** Directions **
Exclude the pictures and reproduce exactly the lines that run from the one holding "32: 285.7 -> 326.86" to the end of the entries below.

** Information supplied **
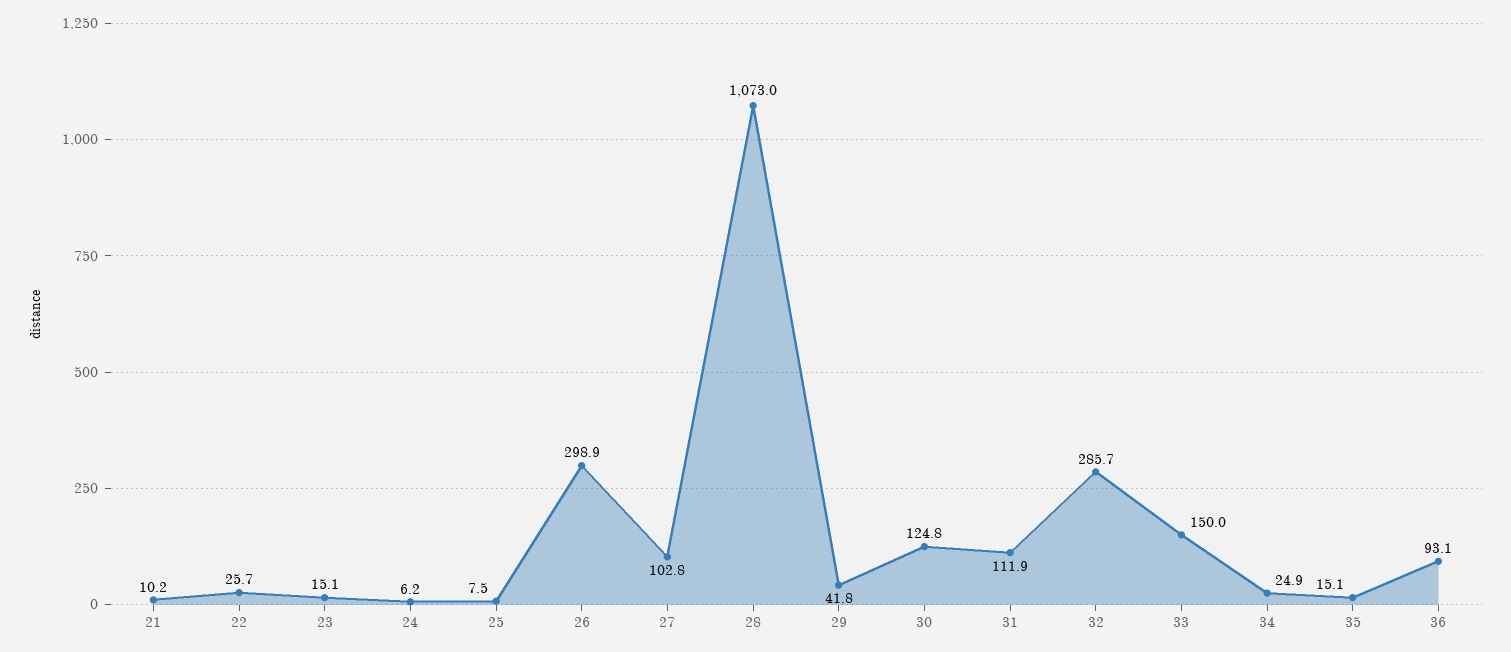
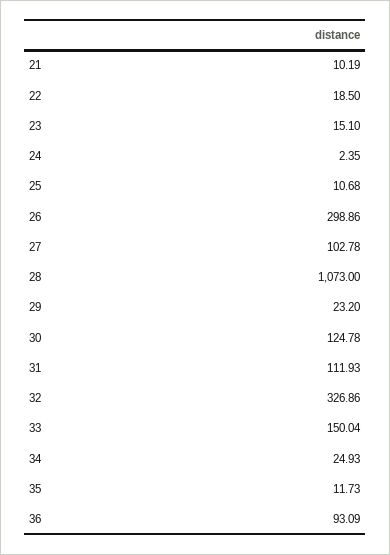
22: 25.7 -> 18.5
24: 6.2 -> 2.35
25: 7.5 -> 10.68
29: 41.8 -> 23.2
32: 285.7 -> 326.86
35: 15.1 -> 11.73

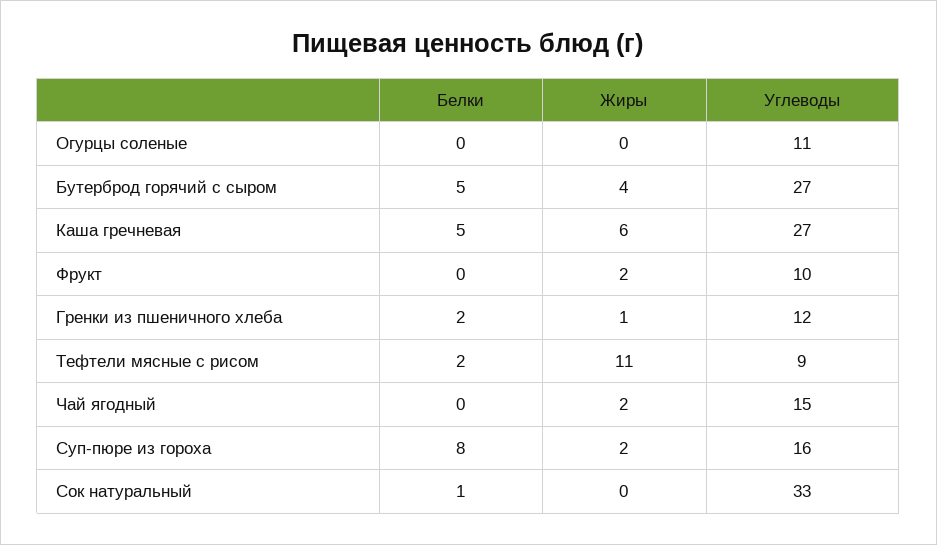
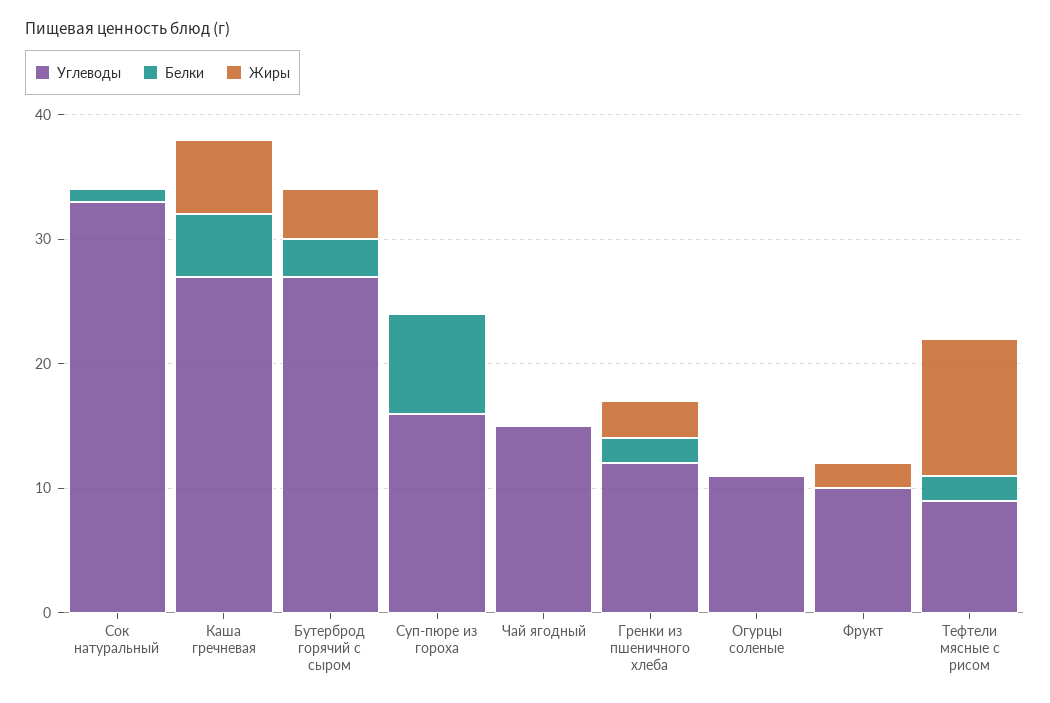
Белки, Бутерброд горячий с сыром: 5 -> 3
Жиры, Гренки из пшеничного хлеба: 1 -> 3
Жиры, Чай ягодный: 2 -> 0
Жиры, Суп-пюре из гороха: 2 -> 0

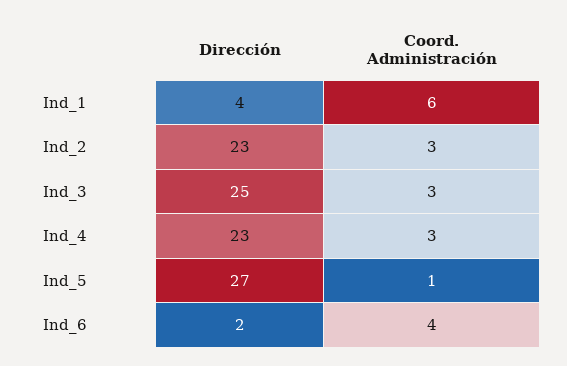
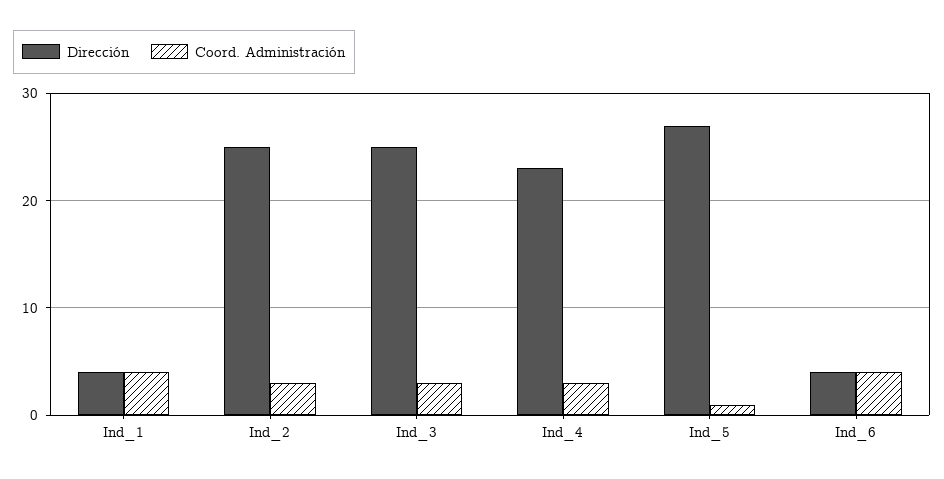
Coord. Administración, Ind_1: 6 -> 4
Dirección, Ind_2: 23 -> 25
Dirección, Ind_6: 2 -> 4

** Your solution **
32: 285.7 -> 326.86
35: 15.1 -> 11.73

Белки, Бутерброд горячий с сыром: 5 -> 3
Жиры, Гренки из пшеничного хлеба: 1 -> 3
Жиры, Чай ягодный: 2 -> 0
Жиры, Суп-пюре из гороха: 2 -> 0

Coord. Administración, Ind_1: 6 -> 4
Dirección, Ind_2: 23 -> 25
Dirección, Ind_6: 2 -> 4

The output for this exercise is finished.